Öyleyse karar vermemize yardımcı olacağı düşünülürse sezgilerimize güvenmeli miyiz? Karmaşık. Sezgi, evrimsel olarak daha eski, otomatik ve hızlı işlemeye dayandığından, bilişsel önyargılar gibi yanlış güvencelere de düşüyor. Bunlar düşüncede otomatik olarak meydana gelebilecek sistematik hatalardır. Buna rağmen, ortak bilişsel önyargılara alışmak, onları gelecekteki durumlarda tespit etmenize yardımcı olabilir: bunun nasıl yapılacağı hakkında iyi ipuçları var okuyun ve okuyun.

Benzer şekilde, hızlı işlem eski olduğundan, bazen biraz güncel olmayabilir. Örneğin bir tabak çörek düşünün. Hepsini yemek için cezbedilmekle birlikte, bu kadar büyük miktarda şekere ve yağa ihtiyaç duymanız olası değildir. Ancak, avcı-toplayıcıların zamanında, enerjiyi stoklamak akıllıca bir içgüdü olurdu.

Bu nedenle, değerlendirmenize dayanarak bir karar içeren her durum için sezginizin durumu doğru değerlendirip değerlendirmediğini dikkate alın. Evrimsel bir eski mi yoksa yeni bir durum mu? Bilişsel önyargıları içeriyor mu?
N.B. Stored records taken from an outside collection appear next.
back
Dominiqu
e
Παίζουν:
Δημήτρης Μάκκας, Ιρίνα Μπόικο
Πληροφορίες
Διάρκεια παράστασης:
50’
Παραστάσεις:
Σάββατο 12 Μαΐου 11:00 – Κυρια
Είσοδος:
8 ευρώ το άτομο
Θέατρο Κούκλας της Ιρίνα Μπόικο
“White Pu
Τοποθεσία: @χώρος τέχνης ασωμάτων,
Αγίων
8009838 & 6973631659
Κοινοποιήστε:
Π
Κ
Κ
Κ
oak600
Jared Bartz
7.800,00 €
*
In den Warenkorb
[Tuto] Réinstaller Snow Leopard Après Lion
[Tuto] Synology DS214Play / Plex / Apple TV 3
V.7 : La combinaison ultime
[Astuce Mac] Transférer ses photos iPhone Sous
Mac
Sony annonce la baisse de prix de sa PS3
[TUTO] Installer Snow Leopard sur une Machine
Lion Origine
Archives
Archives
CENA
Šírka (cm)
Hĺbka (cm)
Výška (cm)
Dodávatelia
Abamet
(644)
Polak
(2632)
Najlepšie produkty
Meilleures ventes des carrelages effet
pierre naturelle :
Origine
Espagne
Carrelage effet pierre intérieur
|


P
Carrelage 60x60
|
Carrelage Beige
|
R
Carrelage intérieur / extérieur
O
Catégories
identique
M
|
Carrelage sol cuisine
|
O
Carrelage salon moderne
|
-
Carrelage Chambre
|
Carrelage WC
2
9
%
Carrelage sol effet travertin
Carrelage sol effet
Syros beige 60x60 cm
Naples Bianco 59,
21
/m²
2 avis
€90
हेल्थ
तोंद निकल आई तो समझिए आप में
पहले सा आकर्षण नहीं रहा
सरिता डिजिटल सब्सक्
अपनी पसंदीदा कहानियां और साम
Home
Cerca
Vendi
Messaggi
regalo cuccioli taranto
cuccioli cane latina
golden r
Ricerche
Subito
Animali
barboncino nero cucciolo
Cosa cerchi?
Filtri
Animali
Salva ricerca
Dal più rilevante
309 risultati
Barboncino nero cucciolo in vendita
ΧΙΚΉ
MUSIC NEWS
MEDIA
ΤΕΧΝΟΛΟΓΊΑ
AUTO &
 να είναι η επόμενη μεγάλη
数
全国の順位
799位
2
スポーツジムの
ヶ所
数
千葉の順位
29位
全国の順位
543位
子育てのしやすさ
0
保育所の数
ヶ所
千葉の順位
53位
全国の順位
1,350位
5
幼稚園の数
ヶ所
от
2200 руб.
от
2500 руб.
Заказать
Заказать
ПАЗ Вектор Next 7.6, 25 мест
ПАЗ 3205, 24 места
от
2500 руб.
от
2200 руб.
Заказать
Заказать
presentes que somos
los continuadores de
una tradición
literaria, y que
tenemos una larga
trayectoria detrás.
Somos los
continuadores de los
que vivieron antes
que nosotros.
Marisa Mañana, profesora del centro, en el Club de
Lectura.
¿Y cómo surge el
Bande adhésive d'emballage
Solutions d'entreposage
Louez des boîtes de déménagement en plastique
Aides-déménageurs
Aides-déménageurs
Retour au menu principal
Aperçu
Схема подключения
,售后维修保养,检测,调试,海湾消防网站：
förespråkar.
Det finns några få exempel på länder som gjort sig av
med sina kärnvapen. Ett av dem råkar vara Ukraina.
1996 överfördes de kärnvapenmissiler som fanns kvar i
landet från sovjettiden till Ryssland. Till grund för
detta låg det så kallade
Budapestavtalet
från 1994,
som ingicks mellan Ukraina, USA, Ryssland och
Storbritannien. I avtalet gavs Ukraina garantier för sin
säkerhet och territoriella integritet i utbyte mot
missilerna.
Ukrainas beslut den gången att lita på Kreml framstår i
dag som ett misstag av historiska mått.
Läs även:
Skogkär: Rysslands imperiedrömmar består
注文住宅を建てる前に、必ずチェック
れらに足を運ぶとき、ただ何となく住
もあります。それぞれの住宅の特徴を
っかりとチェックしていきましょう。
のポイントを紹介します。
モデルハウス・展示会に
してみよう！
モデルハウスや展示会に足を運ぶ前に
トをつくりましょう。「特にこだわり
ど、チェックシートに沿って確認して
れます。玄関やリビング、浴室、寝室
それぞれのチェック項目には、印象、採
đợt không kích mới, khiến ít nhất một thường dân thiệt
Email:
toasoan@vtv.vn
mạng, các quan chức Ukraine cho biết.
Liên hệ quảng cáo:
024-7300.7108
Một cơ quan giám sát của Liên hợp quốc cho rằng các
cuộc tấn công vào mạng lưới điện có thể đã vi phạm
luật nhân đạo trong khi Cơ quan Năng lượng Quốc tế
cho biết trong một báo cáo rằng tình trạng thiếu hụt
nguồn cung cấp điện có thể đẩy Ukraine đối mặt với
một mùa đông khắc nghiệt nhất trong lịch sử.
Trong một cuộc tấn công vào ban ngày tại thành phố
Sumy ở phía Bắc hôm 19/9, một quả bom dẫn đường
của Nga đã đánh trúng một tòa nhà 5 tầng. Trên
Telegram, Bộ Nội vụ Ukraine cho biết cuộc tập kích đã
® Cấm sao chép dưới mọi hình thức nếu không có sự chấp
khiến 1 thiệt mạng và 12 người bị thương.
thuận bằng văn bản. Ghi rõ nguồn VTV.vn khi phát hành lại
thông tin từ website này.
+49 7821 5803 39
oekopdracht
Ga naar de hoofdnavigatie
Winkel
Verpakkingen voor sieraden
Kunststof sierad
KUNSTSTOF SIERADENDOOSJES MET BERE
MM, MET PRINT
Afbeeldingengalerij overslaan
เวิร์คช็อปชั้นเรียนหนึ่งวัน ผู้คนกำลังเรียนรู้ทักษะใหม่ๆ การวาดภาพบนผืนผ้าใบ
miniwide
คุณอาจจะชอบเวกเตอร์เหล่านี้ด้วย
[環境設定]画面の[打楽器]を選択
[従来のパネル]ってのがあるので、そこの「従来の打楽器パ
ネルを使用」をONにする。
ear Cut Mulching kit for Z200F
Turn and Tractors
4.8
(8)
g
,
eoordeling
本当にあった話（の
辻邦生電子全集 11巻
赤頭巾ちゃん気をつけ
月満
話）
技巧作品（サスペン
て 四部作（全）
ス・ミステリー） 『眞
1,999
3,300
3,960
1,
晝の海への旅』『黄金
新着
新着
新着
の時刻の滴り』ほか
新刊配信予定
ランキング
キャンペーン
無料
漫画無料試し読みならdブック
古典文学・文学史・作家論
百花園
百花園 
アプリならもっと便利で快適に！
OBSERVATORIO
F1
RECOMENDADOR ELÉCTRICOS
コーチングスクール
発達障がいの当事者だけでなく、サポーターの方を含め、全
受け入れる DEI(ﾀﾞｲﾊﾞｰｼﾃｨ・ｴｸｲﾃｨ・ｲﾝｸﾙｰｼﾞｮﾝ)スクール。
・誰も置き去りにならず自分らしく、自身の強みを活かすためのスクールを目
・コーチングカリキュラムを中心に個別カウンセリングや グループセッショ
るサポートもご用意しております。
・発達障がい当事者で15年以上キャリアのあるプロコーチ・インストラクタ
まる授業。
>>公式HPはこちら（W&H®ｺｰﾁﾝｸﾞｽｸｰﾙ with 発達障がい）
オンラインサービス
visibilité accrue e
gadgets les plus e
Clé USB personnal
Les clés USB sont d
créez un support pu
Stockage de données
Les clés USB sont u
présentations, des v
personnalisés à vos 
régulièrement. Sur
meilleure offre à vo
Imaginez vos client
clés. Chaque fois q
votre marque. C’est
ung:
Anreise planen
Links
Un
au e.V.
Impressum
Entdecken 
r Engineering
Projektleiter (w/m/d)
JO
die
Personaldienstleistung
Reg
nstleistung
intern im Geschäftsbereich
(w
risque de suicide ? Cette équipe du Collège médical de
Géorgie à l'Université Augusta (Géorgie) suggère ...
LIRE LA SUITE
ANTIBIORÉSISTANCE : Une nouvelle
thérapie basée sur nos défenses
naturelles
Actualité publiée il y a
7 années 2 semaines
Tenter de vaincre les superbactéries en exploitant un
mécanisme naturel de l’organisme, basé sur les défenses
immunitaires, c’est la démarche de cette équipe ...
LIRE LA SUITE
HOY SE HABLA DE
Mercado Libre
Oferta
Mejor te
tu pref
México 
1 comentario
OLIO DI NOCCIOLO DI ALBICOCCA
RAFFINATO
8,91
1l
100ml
Bu tür durumlarda deneyiminiz veya uzmanlığınız var mı? Eğer evrimsel eskiyse, bilişsel önyargı içerir ve bu konuda uzmanlığınız yoktur, o zaman analitik düşünceye güvenirsiniz. Değilse, sezgisel düşüncenize güvenmekten çekinmeyin.

Cadı sezgide avlanmayı durdurmanın ve ne olduğunu görmenin zamanı geldi: bize kasıtlı analiz yapamayan çok yararlı bilgiler sağlayabilen hızlı, otomatik, bilinçaltı bir işleme tarzı. Sezgisel ve analitik düşüncenin birlikte gerçekleşmesi gerektiğini ve zor karar verme durumlarında birbirlerine karşı tartılmaları gerektiğini kabul etmeliyiz.

Yazar hakkında

Valerie van Mulukom, Psikolojide Araştırma Görevlisi, Coventry Üniversitesi

Bu yazı orijinalinde Konuşma. Okumak Orijinal makale.